_Yapılacaklar_
1: Kaynak metne göre adam, yüzüğün pırlanta olduğu konusunda neden yalan söylediğini nasıl açıklıyor? Bir iki cümleyle yanıtlayın.
2: Kaynak metne göre şu soruları yanıtlayın:
(a) Adam askerliğini nerede yaptı?
(b) Yüzük satılmaya götürüldüğünde aslında neyden yapılmış çıktı?
(c) Kadının ailesi artık adam hakkında ne düşünüyor?
3: Kaynak metinde "Sağ olsun o" ile "bir şok yaşadım." arasındaki kısmı, bu iki ifade de dahil olmak üzere hiçbir değişiklik yapmadan kopyalayın.

_Kaynak metin_
Daha sonra Hakkari’ye, askere gitti. Onu 1 yıl boyunca bekledim. Şükürler olsun, sağ salim geldi. Birlikte tatile gittik ve bana orada şahane bir evlenme teklifi etti. Kabul ettim.
Ama o günden sonra işler o kadar değişti ki... Meğer ben tatilde hamile kalmışım. Bebeğimi aldırmak durumunda kaldım.
Sağ olsun o sırada bir an olsun yanımdan ayrılmadı ama daha sonraki zamanlarda en ufak bir şeyde sıkılmalar, bunalmalar, sıkıntıya gelememeler, en ufak kavgamızda günlerce görüşmek istememeler başladı. Tüm arkadaşlarımdan, hatta ailemden nefret eder oldu. Hepsini hayatından çıkardı. Anlayacağınız bambaşka birine dönüştü.
Yine bir gün tartıştık, sabah uyandım, bir de baktım ki, beni tüm sosyal medya hesaplarından silmiş.
Annemi babamı da silmiş, fotoğraflarımızı kaldırmış. Hatta açıklama kısmına da ilişkisi yok yazmış. Ben belki psikolojisi bozuktur diye üstüne gitmedim.
Bana borcu vardı, ayrıldığımız için bana taktığı yüzüğü satmaya gittim. Orada da ayrı bir şok yaşadım.
Meğer bana pırlanta yüzük taktığını söyleyerek yalan söylemiş.
Yüzük sadece altınmış, taşı ise sıradan bir taş.
Güzin Abla, ben olayın maddi kısmında değilim. Neden bir insan bu konuda yalan söyler ki? Kendisine sordum, “Gücüm buna yetti, sana söyleyip de seni üzmek istemedim. Zaten ben şimdiye kadar hep senin mutluluğun için yalan söyledim, inan başka niyetim yoktu” dedi.
Aslında buradan bakınca doğru, ama sonuçta yalan yalandır.
Hep kötü yönlerini anlattım ama çok iyi yönleri de var. Mesela çok sadık, merhametli, temiz kalpli biridir. Ama bu olayları da düşününce böyle biriyle bir gelecek kurulur mu diye düşünmeden edemiyorum.
Bana değişip tekrar karşıma geleceğini söyledi. Çok pişmanmış, ben haklıymışım.
Olayı her duyan “psikolojisi bozuktur, biraz alttan al” diyor. Ama ben elimden gelen her şeyi yaptığımı düşünüyorum. Ailem de artık onu istemiyor. Güzin Abla lütfen bana yardım eder misin, senin nasihatlerine ihtiyacım var.
Sevgili kızım, şu “ailemi her yerden silmiş” takıntını anlamış değilim.
Sosyal medyada olan biten, zaten pek çok sorunun başlangıcı...
Evlilikler bitiyor, çiftler ayrılıyor, onunla yazışıyor, bununla fotoğraf paylaşıyor vs. diye, ortalık karışıyor.
Askerden döndükten sonra ilk iş sana evlenme teklif eden bu genç adamın, hiç maddi ve manevi sorunları olabileceğini düşündün mü?

_Alıntılanan kayıtlar_
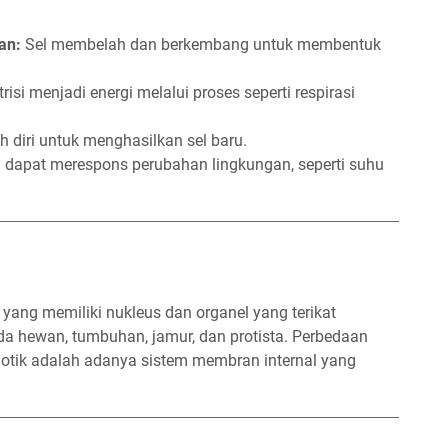
an:
Sel membelah dan berkembang untuk membentuk
si menjadi energi melalui proses seperti respirasi
 diri untuk menghasilkan sel baru.
 dapat merespons perubahan lingkungan, seperti suhu
 yang memiliki nukleus dan organel yang terikat
da hewan, tumbuhan, jamur, dan protista. Perbedaan
riotik adalah adanya sistem membran internal yang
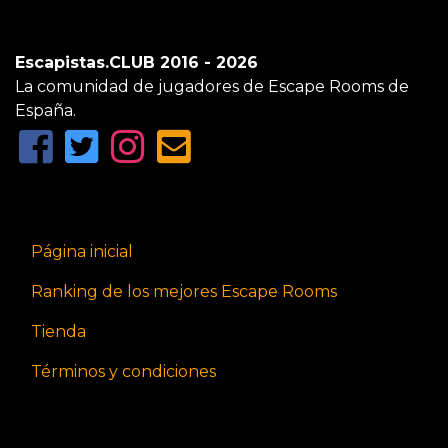
Escapistas.CLUB 2016 - 2026
La comunidad de jugadores de Escape Rooms de
España.
Página inicial
Ranking de los mejores Escape Rooms
Tienda
Términos y condiciones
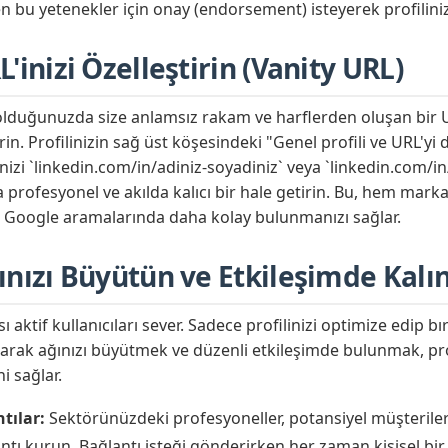
en bu yetenekler için onay (endorsement) isteyerek profilini
'inizi Özelleştirin (Vanity URL)
dolduğunuzda size anlamsız rakam ve harflerden oluşan bir U
rin. Profilinizin sağ üst köşesindeki "Genel profili ve URL'yi
izi `linkedin.com/in/adiniz-soyadiniz` veya `linkedin.com/i
 profesyonel ve akılda kalıcı bir hale getirin. Bu, hem marka
 Google aramalarında daha kolay bulunmanızı sağlar.
ınızı Büyütün ve Etkileşimde Kalı
 aktif kullanıcıları sever. Sadece profilinizi optimize edip b
 olarak ağınızı büyütmek ve düzenli etkileşimde bulunmak, pro
i sağlar.
tılar:
Sektörünüzdeki profesyoneller, potansiyel müşterile
lantı kurun. Bağlantı isteği gönderirken her zaman kişisel bir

_Beklenen yanıtlar_
1: Adam, gücünün ancak buna yettiğini ve bunu söyleyip onu üzmek istemediğini söylüyor. Şimdiye kadar hep onun mutluluğu için yalan söylediğini, başka bir niyeti olmadığını da ekliyor.

2:
(a) Hakkari'de.
(b) Yüzük sadece altındı, taşı da sıradan bir taştı.
(c) Ailesi artık onu istemiyor.

3:
Sağ olsun o sırada bir an olsun yanımdan ayrılmadı ama daha sonraki zamanlarda en ufak bir şeyde sıkılmalar, bunalmalar, sıkıntıya gelememeler, en ufak kavgamızda günlerce görüşmek istememeler başladı. Tüm arkadaşlarımdan, hatta ailemden nefret eder oldu. Hepsini hayatından çıkardı. Anlayacağınız bambaşka birine dönüştü.
Yine bir gün tartıştık, sabah uyandım, bir de baktım ki, beni tüm sosyal medya hesaplarından silmiş.
Annemi babamı da silmiş, fotoğraflarımızı kaldırmış. Hatta açıklama kısmına da ilişkisi yok yazmış. Ben belki psikolojisi bozuktur diye üstüne gitmedim.
Bana borcu vardı, ayrıldığımız için bana taktığı yüzüğü satmaya gittim. Orada da ayrı bir şok yaşadım.